A new projection of the plaintiff's alleged lost earnings is developed, one that includes Mary's new earnings and the opinion of the job search specialists as well as the fact that the risk of unemployment is present for Mary's post-termination employment which would affect the estimation of Mary's post-termination earnings in similar fashion as it affected Mary's pre-termination employment and earnings. The adjusted, and more complete, estimation of net lost earnings in Mary's hypothetical case is as follows (Figure 7):
As can be noted, once it is considered that the plaintiff's pre-termination employment did not carry a 100 percent certainty, and that the probability of unemployment also plays a part in the projection of Mary's post-termination employment and earnings, a significant adjustment takes place both to pre-termination and post-termination earnings. The value of the impact on earnings depends on the levels of assumed potential unemployment risk.
By applying real-world unemployment figures and adjusting accordingly, this process has produced a radically different estimate of lost wages - $326,273, or 44.7 percent lower than the original estimate of $590,000 that did not take into account either post-termination earnings or the relevance of unemployment risks.
Our review of the hypothetical case of Mary D demonstrates how an economist can arrive at two different conclusions regarding the value of a lost earnings claim, depending on the assumptions made regarding the impact of external factors and the likelihood of employment on the estimation of lost compensation.
Many external factors play a role in the determination of someone's but-for compensation, and some of these factors are not quantifiable or cannot be predicted with certainty. As a result, any projection of lost compensation represents only an estimate and should be constructed based on assumptions that capture the surrounding economic realities as well as case-specific facts and information.
One key element in providing a reasonable estimate of lost compensation is accounting for the probability of realization of "but-for" (if the incident had not occurred) expected earnings. Incidents that lead to legal claims should not be considered as the only factor that could have potentially impacted the likelihood of someone's expected earnings. Rather, the general economic conditions, the economic conditions of the particular industry and occupation in the pre-incident scenario, factors specific to the pre-incident employer as well as to the individual's potential circumstances independent of the claim, are to be considered in providing an estimate.

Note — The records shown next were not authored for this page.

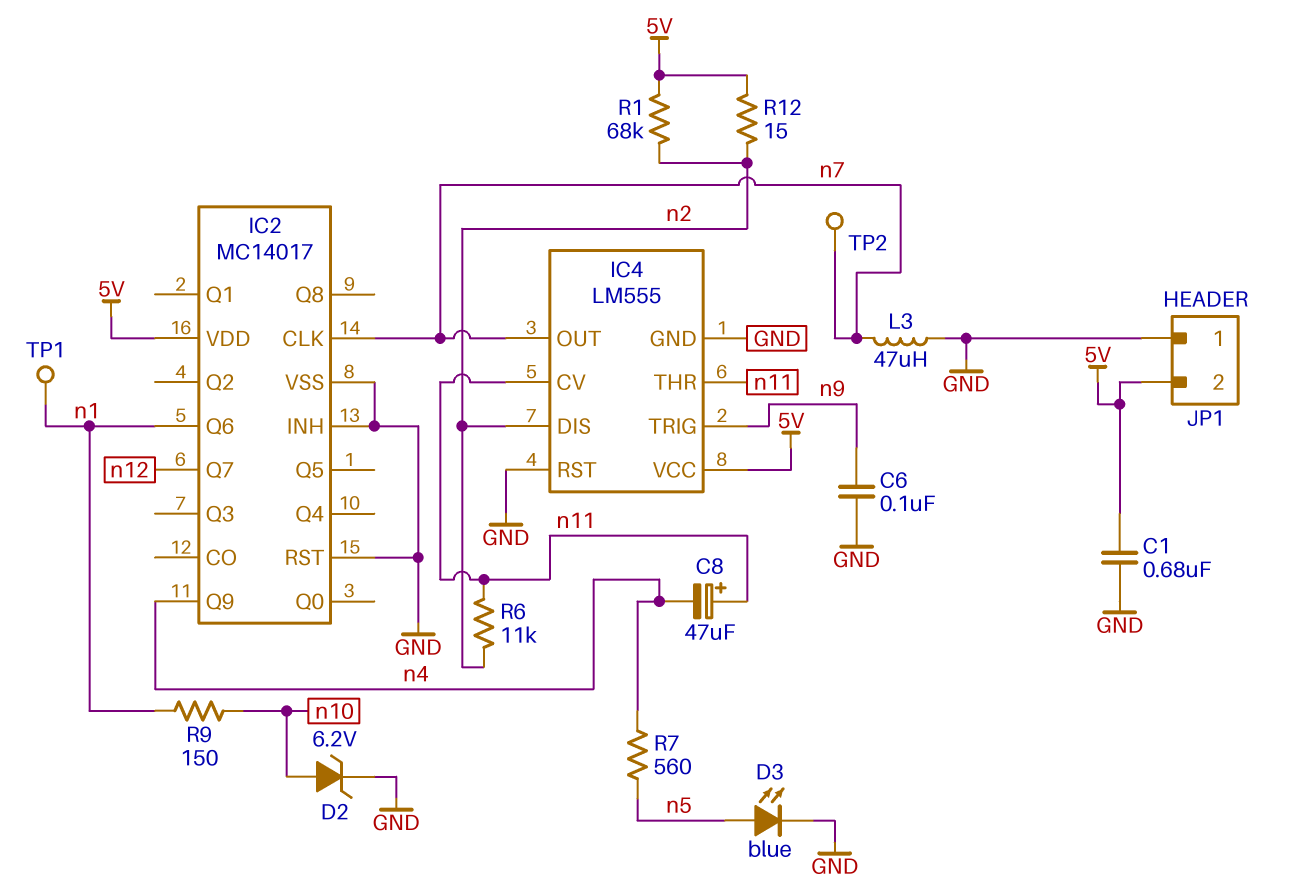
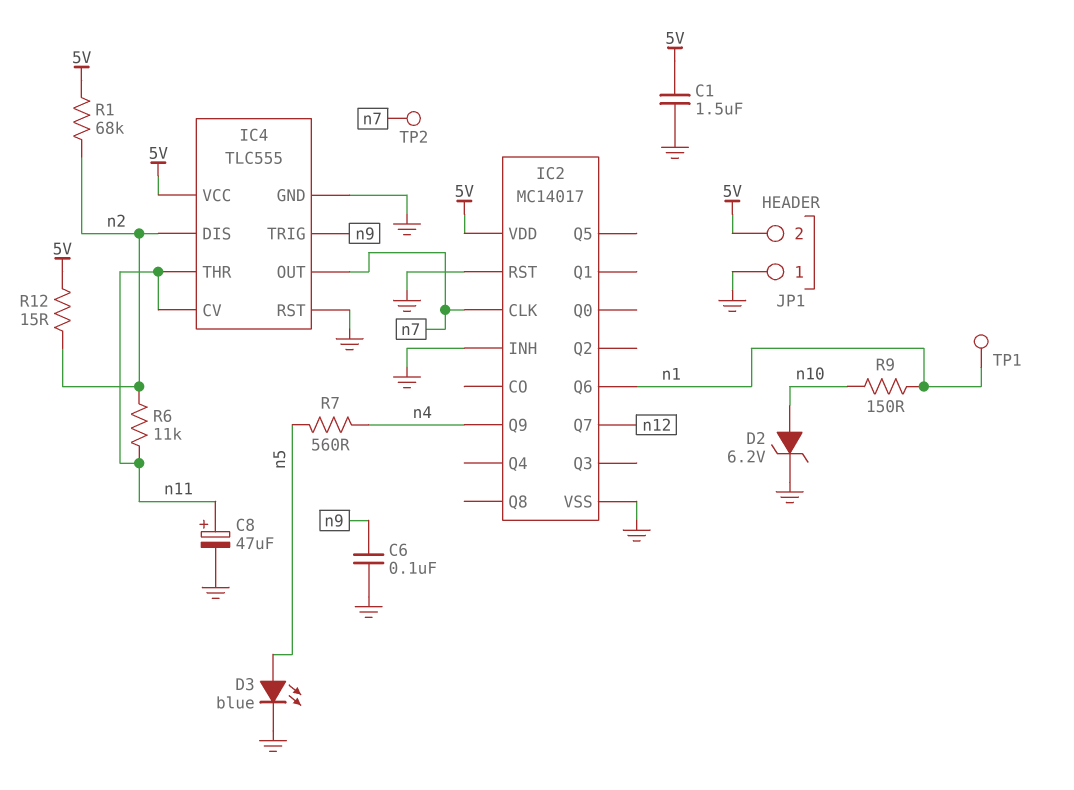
C1: 680nF (5V, GND) -> 1.5uF (5V, GND)
C8: 47uF (plus n11, minus n4) -> 47uF (plus n11, minus GND)
IC4: LM555 -> TLC555
L3: 47uH (GND, n7) -> none

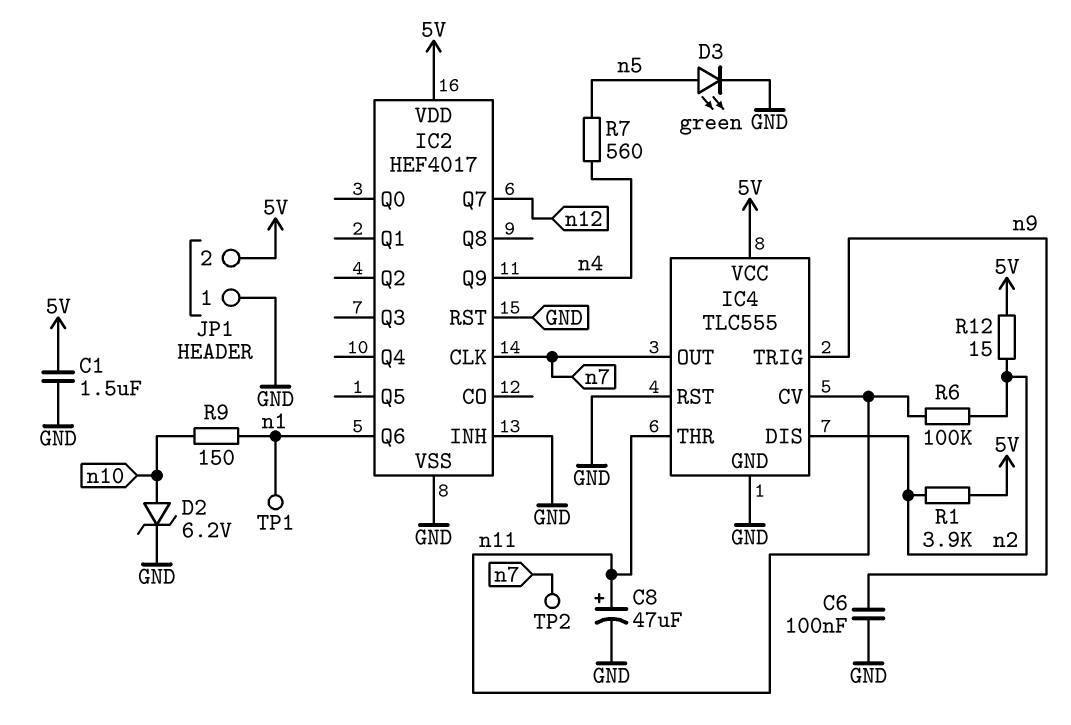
D3: LED blue (A n5, K GND) -> LED green (A n5, K GND)
IC2: MC14017 -> HEF4017
R1: 68k (5V, n2) -> 3.9k (5V, n2)
R6: 11k (n2, n11) -> 100k (n2, n11)

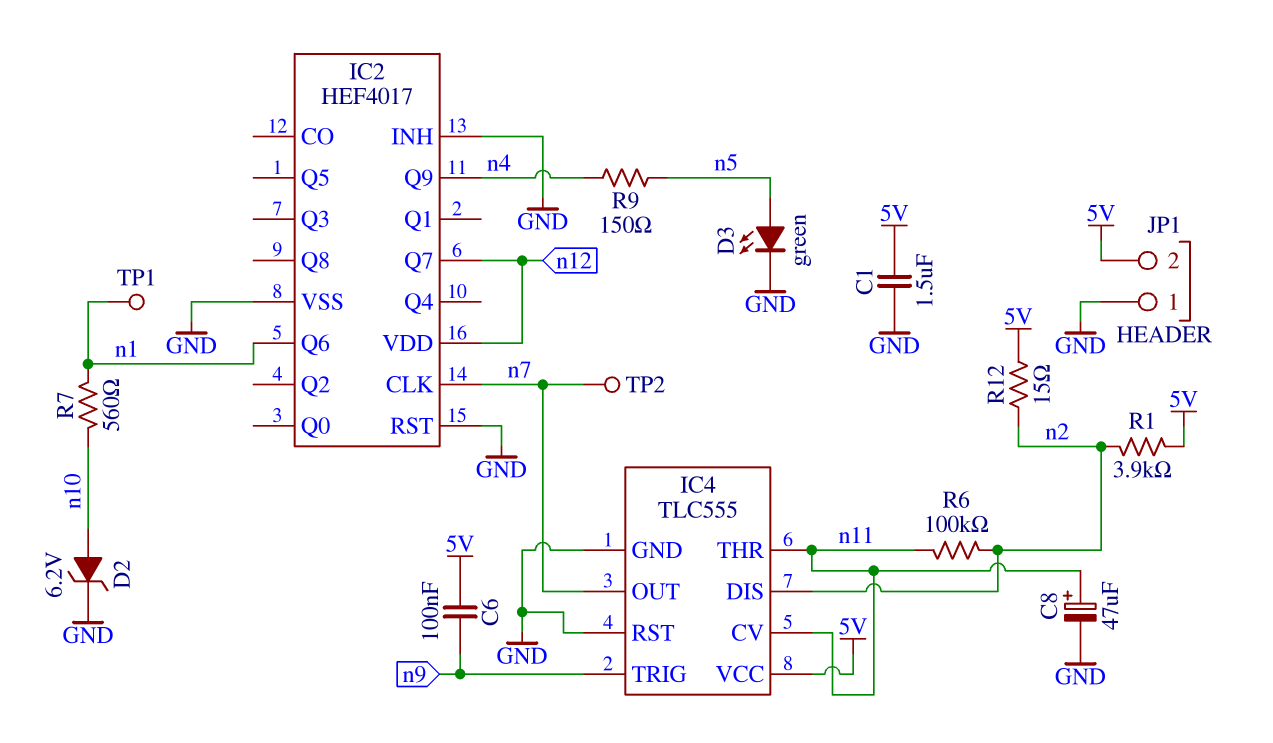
C6: 100nF (GND, n9) -> 100nF (5V, n9)
IC2 pin VDD: 5V -> n12
R7: 560 (n4, n5) -> 560 (n1, n10)
R9: 150 (n1, n10) -> 150 (n4, n5)

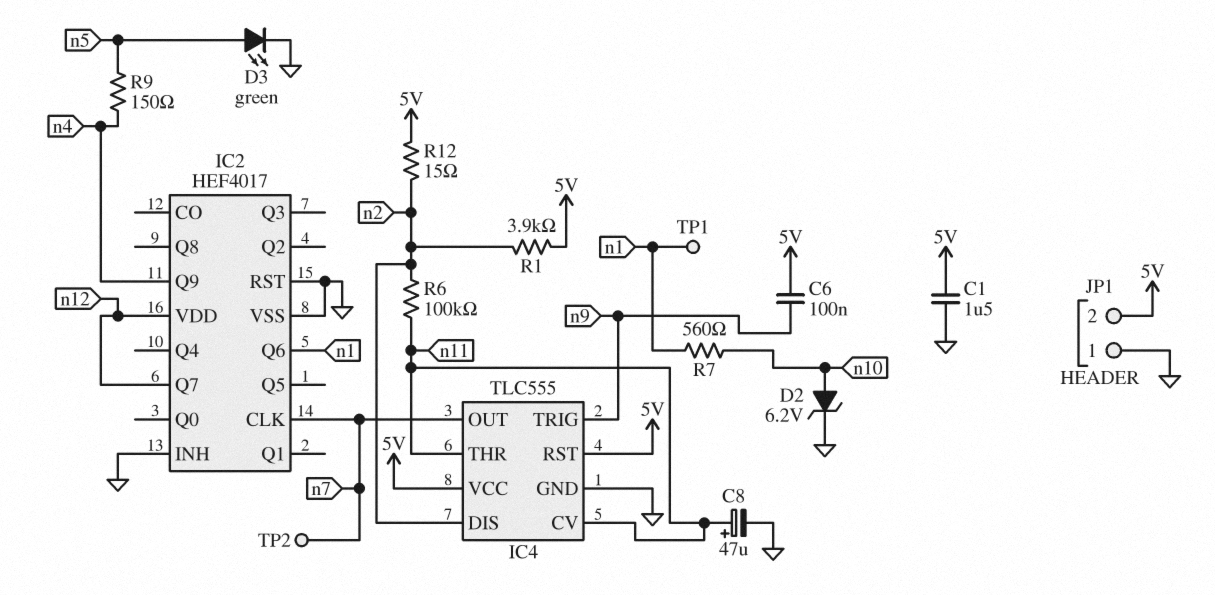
IC4 pin RST: GND -> 5V

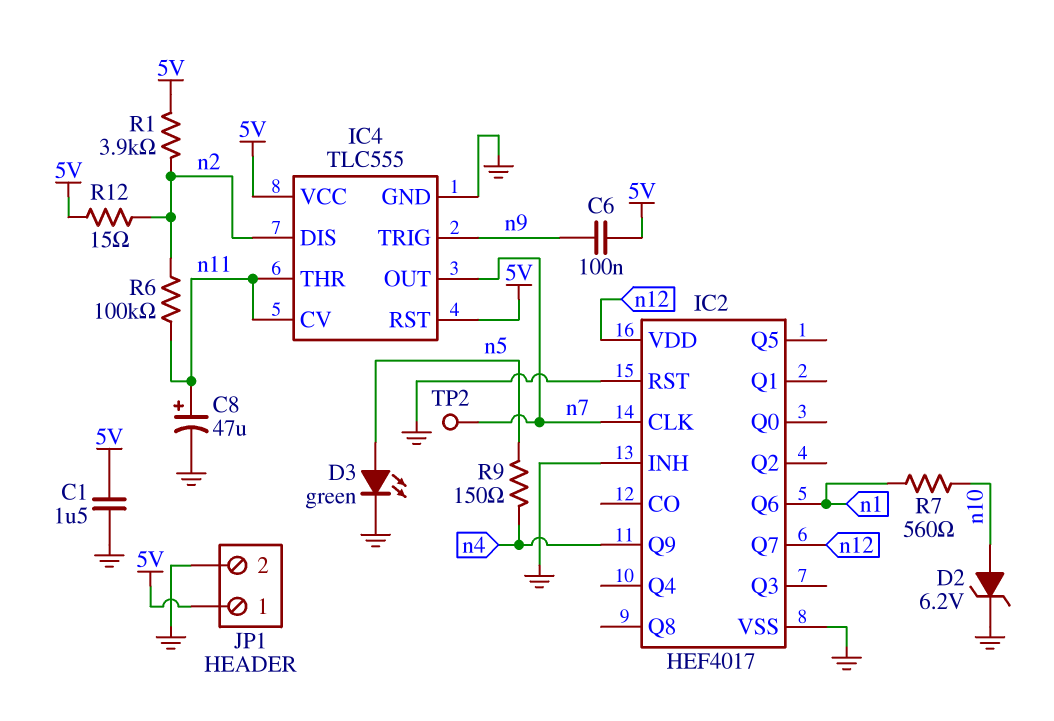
JP1 pin 1: GND -> 5V
JP1 pin 2: 5V -> GND
TP1: test point (n1) -> none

Any economic analysis is generally conducted under incomplete and asymmetric information; not all factors can be fully accounted for and estimates require a certain degree of speculation. However, some undisputed realities should be considered as such information is available and is relevant, and which move the analysis away from undue speculation and into reasonable economic certainty. The realities of the employment landscape are to be considered, and when specific employment fluctuations affecting the individual whose earnings are to be estimated cannot be readily captured, publicly available statistics related to the unemployment rate should also be considered in order to provide a reasonable picture of the potential damages.